Not just any good makeup artist can work at the Chanel counter. It takes a certain personality to sell makeup, in addition to being a talented artist. She has to be in good health because she is required to stand all day while working, so she is ready to serve her client at all times. She has to be an upbeat people person, willing to take criticism while remaining positive. She also has to be a smart salesman and understand that while she gives a free makeover, she needs her client to buy the product. So compliments are constantly flying through the air in the makeup section of Nordstrom.

Such as, “Your eyelashes are beautiful! They are so full!” Or a personal favorite, “You hardly need any makeup! You are so naturally beautiful!”

A beauty consultant is also considered a fashion authority and needs to make sure that she is an expert in all the latest trends, tips and looks for this season.

“Always use your ring finger to apply cover up around your eyes. Your under eye is incredibly sensitive, and it is better to use your ring finger because it applies the least amount of pressure,” said Salmanzadeh to Anne Maguire, her 60-year-old client.

Salmanzadeh even takes on the role of a chemist by describing what is used in each product, and why it helps skin look flawless.

“The minerals in this blush are really good for your skin!” Salmanzadeh said. “This eye cream is made with crushed mother of pearl, so it will reduce the puffiness underneath your eyes.”

Another aspect that clients do not think about is that each beauty consultant or employee at the Chanel counter has to represent her artistic talent on her own face.

“You have to take the time before you come into work to do your own makeup and look presentable. If I don’t present my line well on myself, then why should people buy it?” Salmanzadeh said.

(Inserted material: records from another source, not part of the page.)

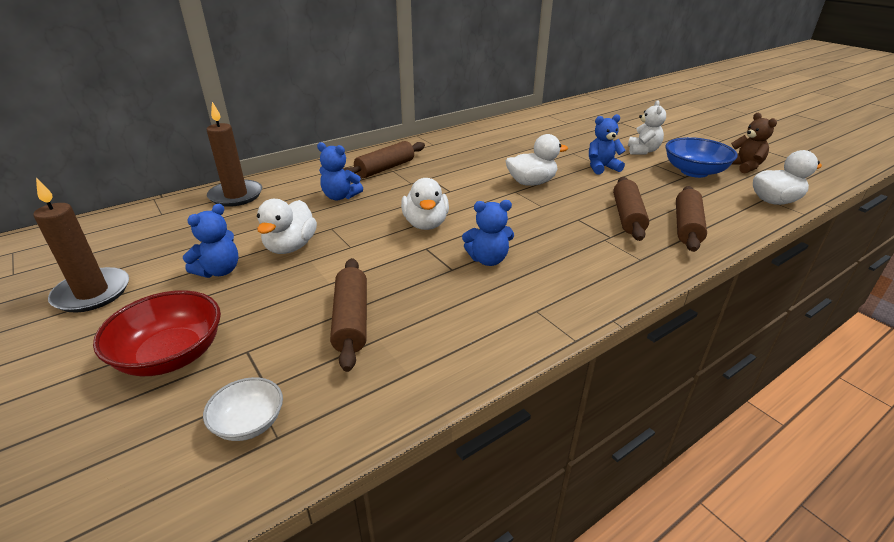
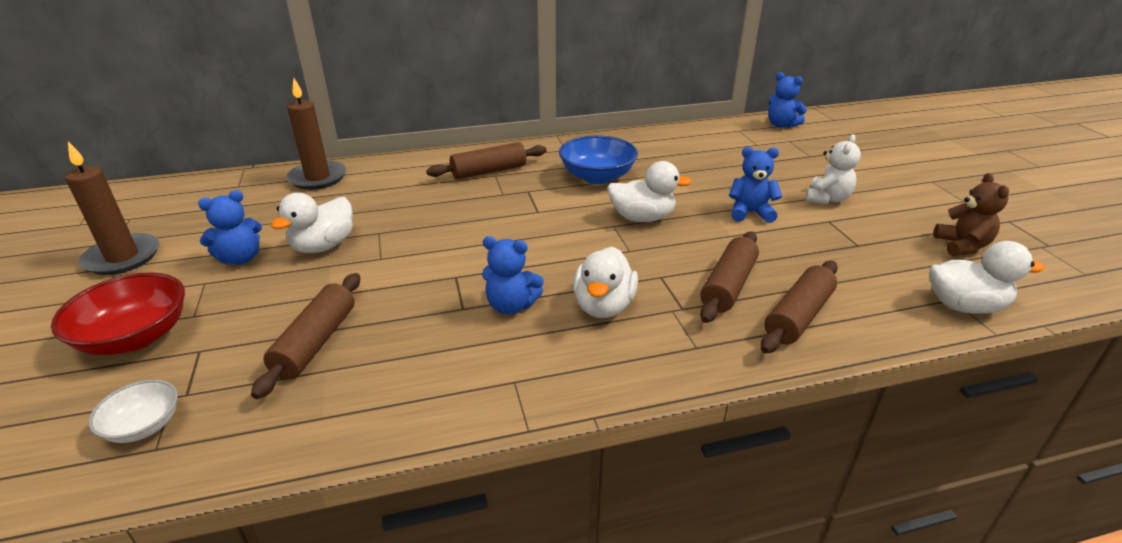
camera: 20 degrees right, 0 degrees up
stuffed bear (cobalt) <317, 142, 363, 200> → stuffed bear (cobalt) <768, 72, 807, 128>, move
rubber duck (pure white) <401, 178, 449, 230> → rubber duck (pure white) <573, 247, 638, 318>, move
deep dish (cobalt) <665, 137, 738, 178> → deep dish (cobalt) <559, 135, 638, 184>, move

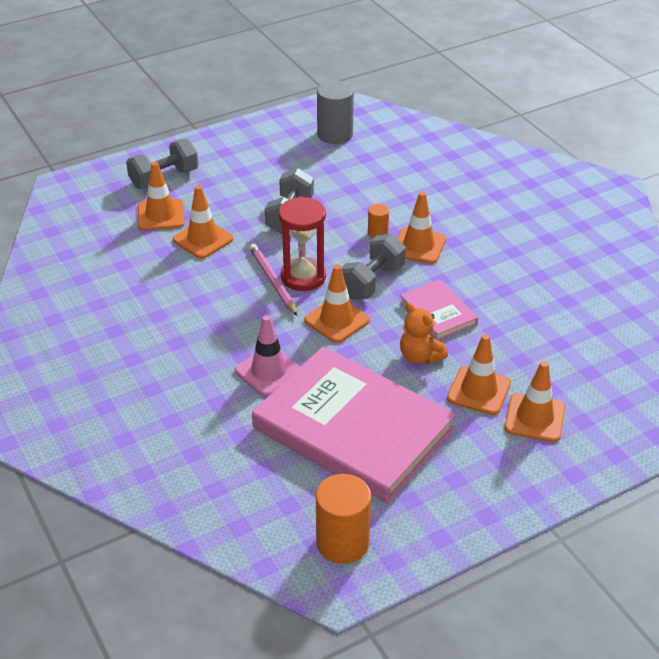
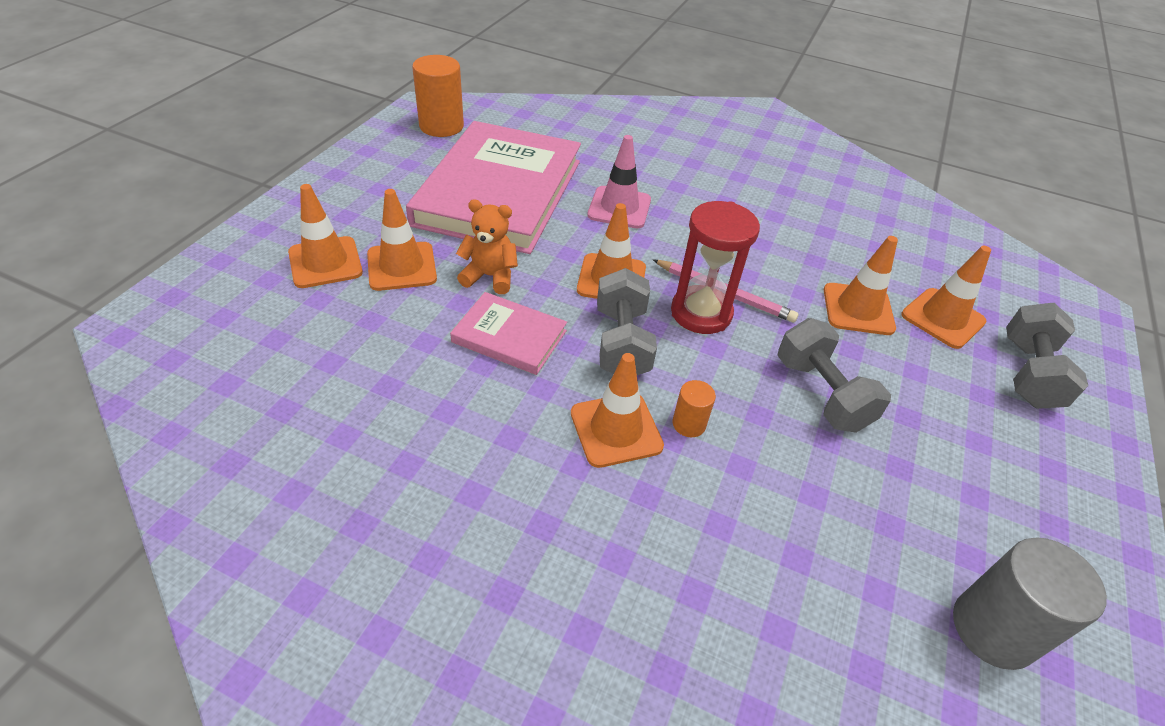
camera: 140 degrees right, 5 degrees up
hardback (rosy) <252, 346, 456, 503> → hardback (rosy) <406, 121, 581, 254>, 75 degrees counterclockwise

However, even the best beauty consultants at Chanel run into problems with their clients.

“The other day. I told a woman as she walked by ‘Can I help you, ma’am?’ She then started yelling at me and telling me how rude it was that I called her ma’am,” Salmanzadeh said.

A common problem beauty consultants face is when women sit down in a chair and expect to look like Gisele Bundchen after their makeover. When they don’t, things get even uglier.

“I love my job and making people feel beautiful and empowering them, but there [are] always some people who are expecting magic to happen. We are enhancing someone’s natural beauty, instead of changing them. People feel like they have a right to treat you a certain way in the service industry, and that is just not true. My family is from Pakistan and some people feel they have the right to make racist comments toward me because I am serving them as a client,” Masood said.

At the heart of the beauty industry there is ugliness. Inner beauty is becoming a lost art. However, it turns out that the very people trying to help achieve physical beauty, in reality have the most inner beauty to share.